> Exercise
What is needed is an exact transcription of the listing, with the images removed.

> Information provided
....

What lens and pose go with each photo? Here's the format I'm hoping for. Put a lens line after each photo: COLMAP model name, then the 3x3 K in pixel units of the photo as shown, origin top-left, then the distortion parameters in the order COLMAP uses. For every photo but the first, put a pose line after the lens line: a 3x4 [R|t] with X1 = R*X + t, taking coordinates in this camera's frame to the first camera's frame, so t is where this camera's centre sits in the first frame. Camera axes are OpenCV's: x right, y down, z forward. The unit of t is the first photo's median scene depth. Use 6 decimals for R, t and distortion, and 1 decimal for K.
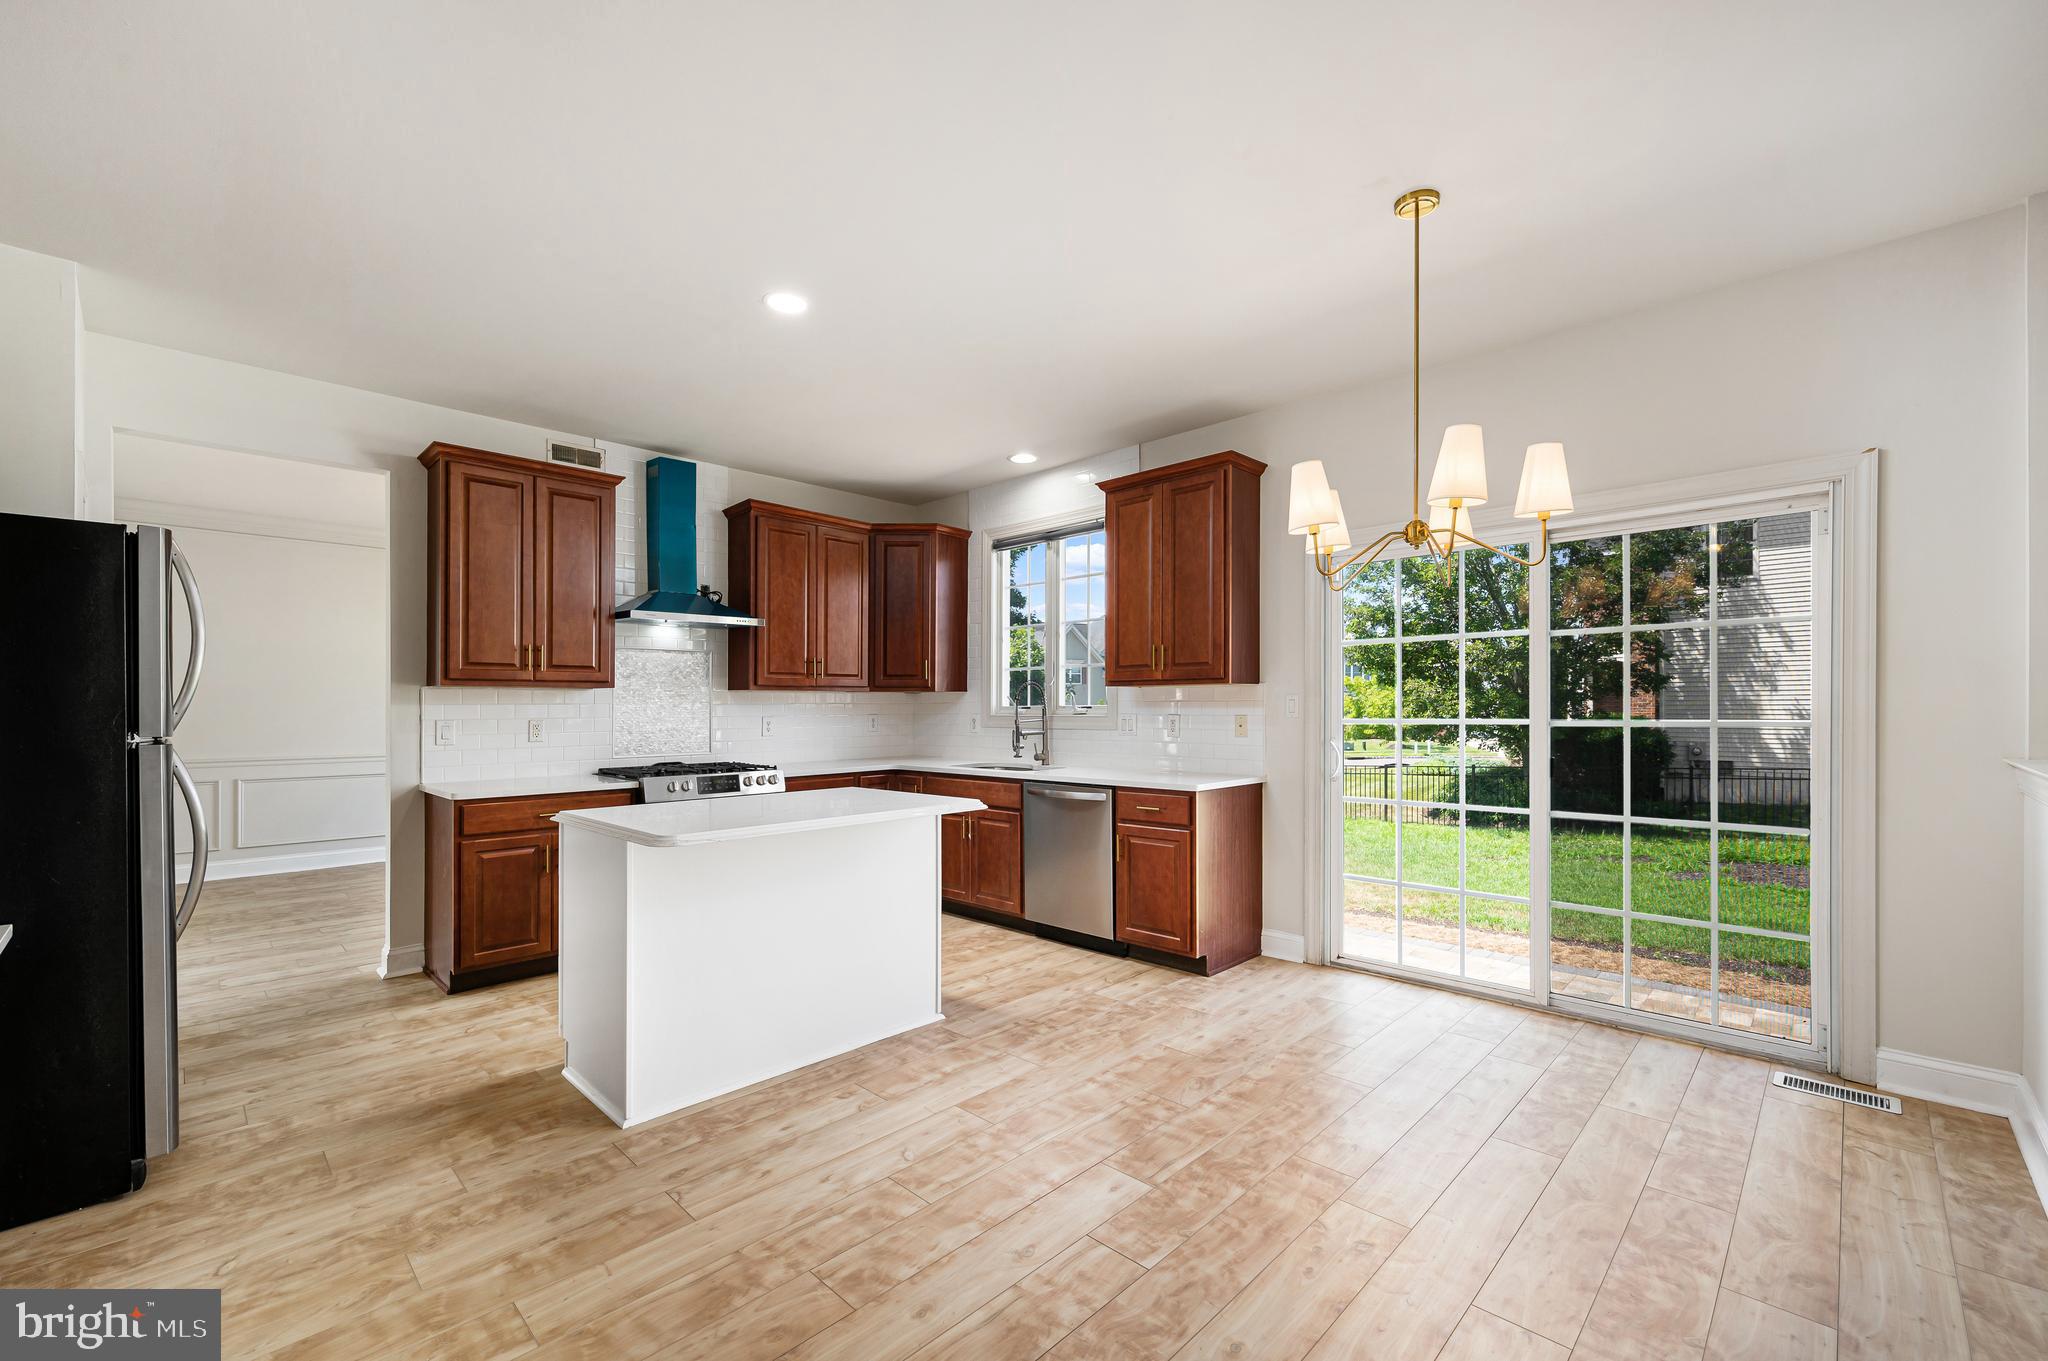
lens RADIAL K [[831.0, 0, 1064.5], [0, 831.0, 692.2], [0, 0, 1]] dist [-0.002934, 0.001325]
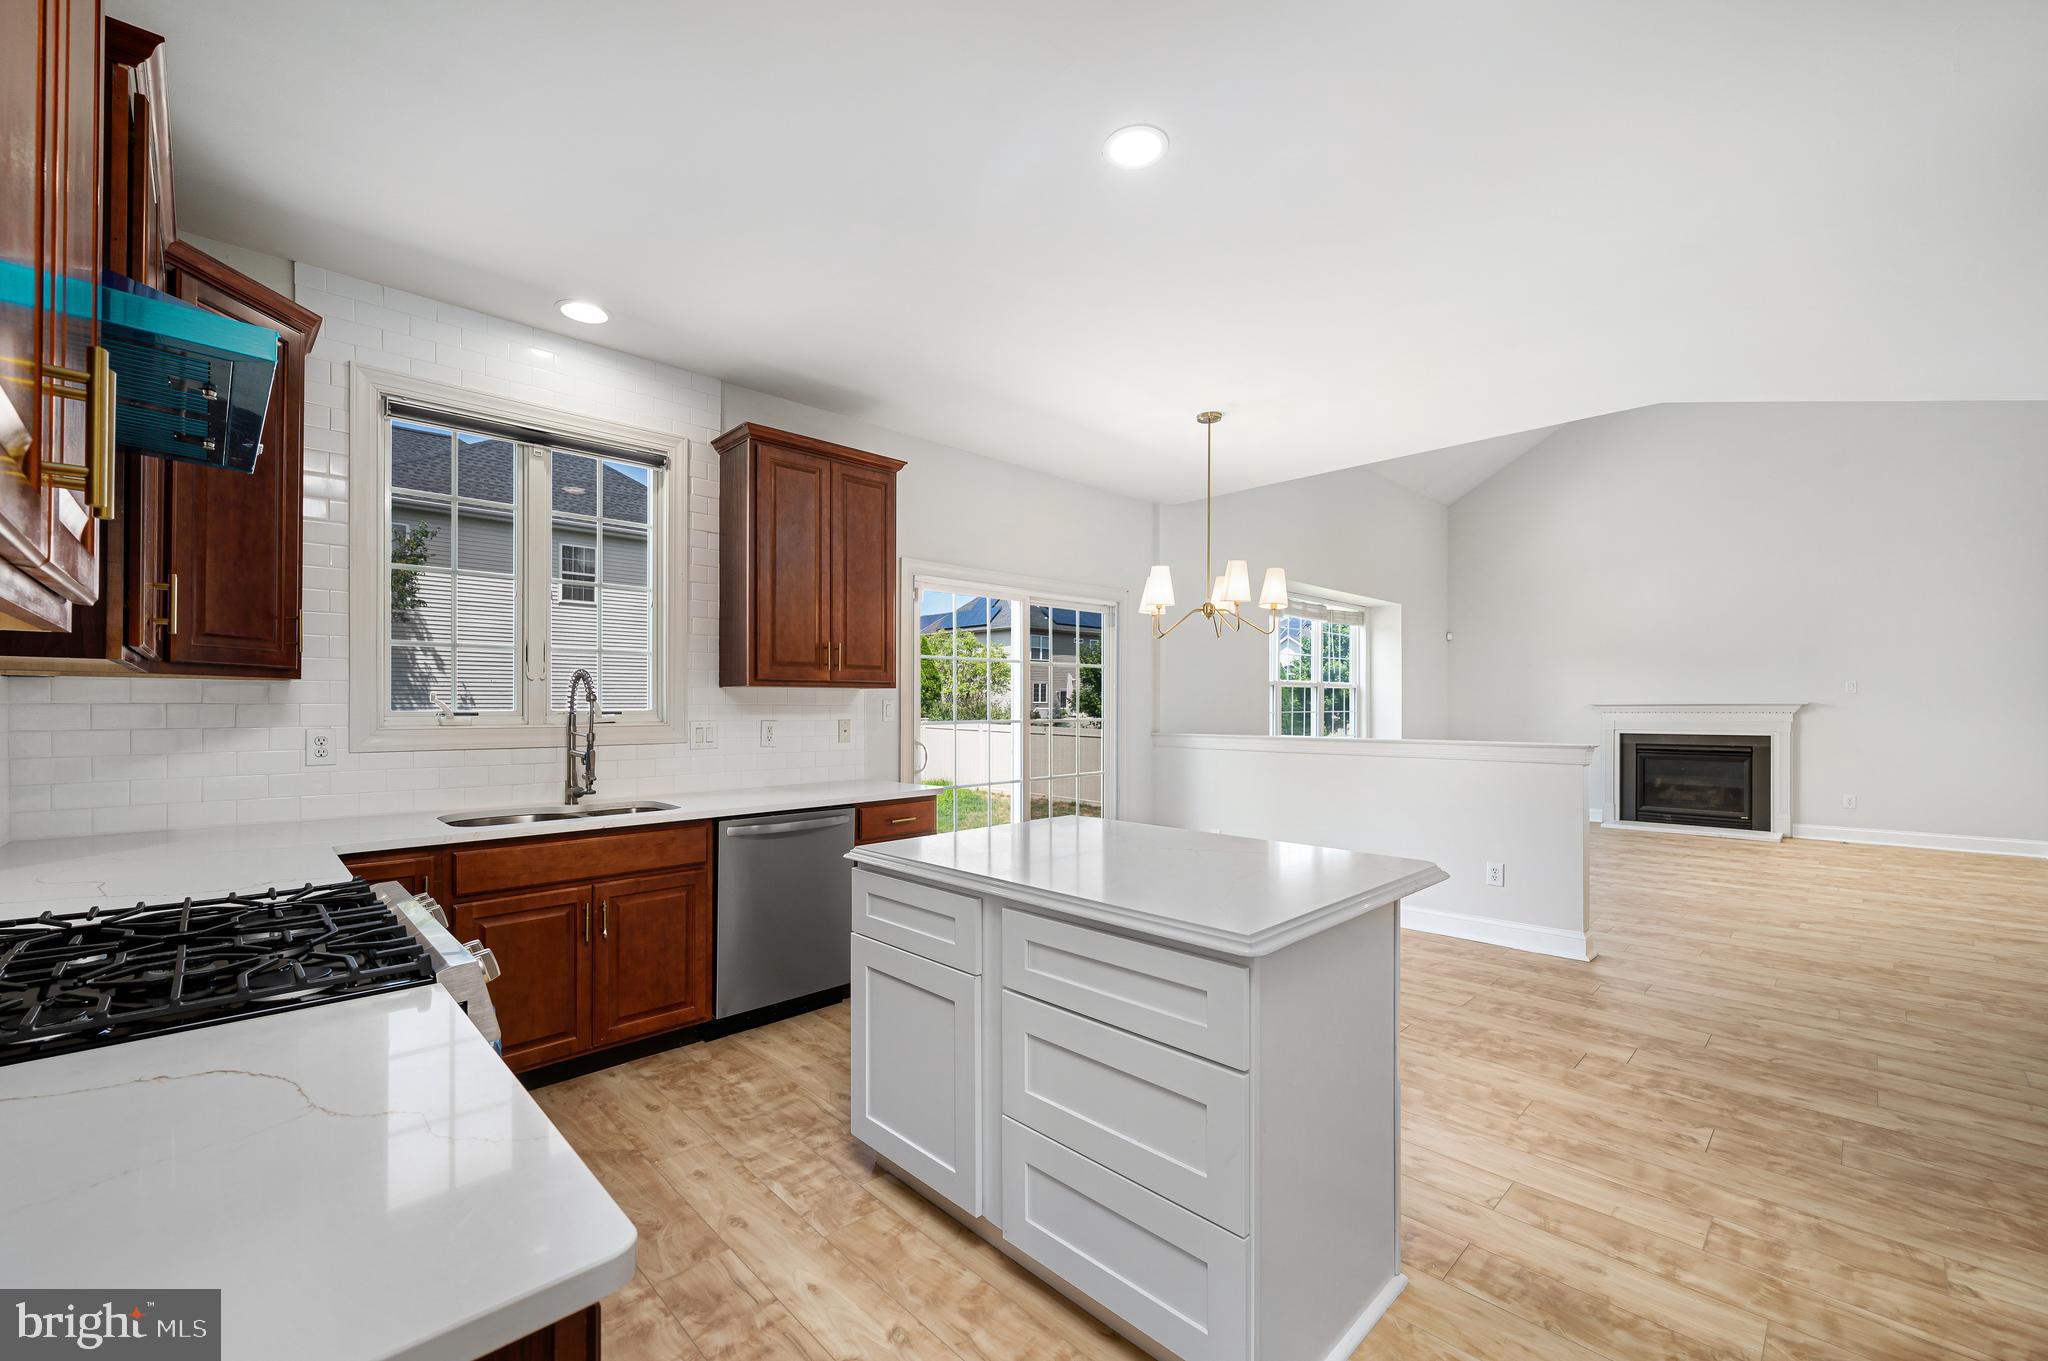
lens RADIAL K [[831.0, 0, 971.5], [0, 831.0, 704.2], [0, 0, 1]] dist [-0.002934, 0.001325]
pose [[0.079869, 0.007017, 0.996781, -0.706769], [-0.017547, 0.999830, -0.005632, 0.010652], [-0.996651, -0.017041, 0.079979, 0.723629]]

....

> Exercise response
What lens and pose go with each photo? Here's the format I'm hoping for. Put a lens line after each photo: COLMAP model name, then the 3x3 K in pixel units of the photo as shown, origin top-left, then the distortion parameters in the order COLMAP uses. For every photo but the first, put a pose line after the lens line: a 3x4 [R|t] with X1 = R*X + t, taking coordinates in this camera's frame to the first camera's frame, so t is where this camera's centre sits in the first frame. Camera axes are OpenCV's: x right, y down, z forward. The unit of t is the first photo's median scene depth. Use 6 decimals for R, t and distortion, and 1 decimal for K.
lens RADIAL K [[831.0, 0, 1064.5], [0, 831.0, 692.2], [0, 0, 1]] dist [-0.002934, 0.001325]
lens RADIAL K [[831.0, 0, 971.5], [0, 831.0, 704.2], [0, 0, 1]] dist [-0.002934, 0.001325]
pose [[0.079869, 0.007017, 0.996781, -0.706769], [-0.017547, 0.999830, -0.005632, 0.010652], [-0.996651, -0.017041, 0.079979, 0.723629]]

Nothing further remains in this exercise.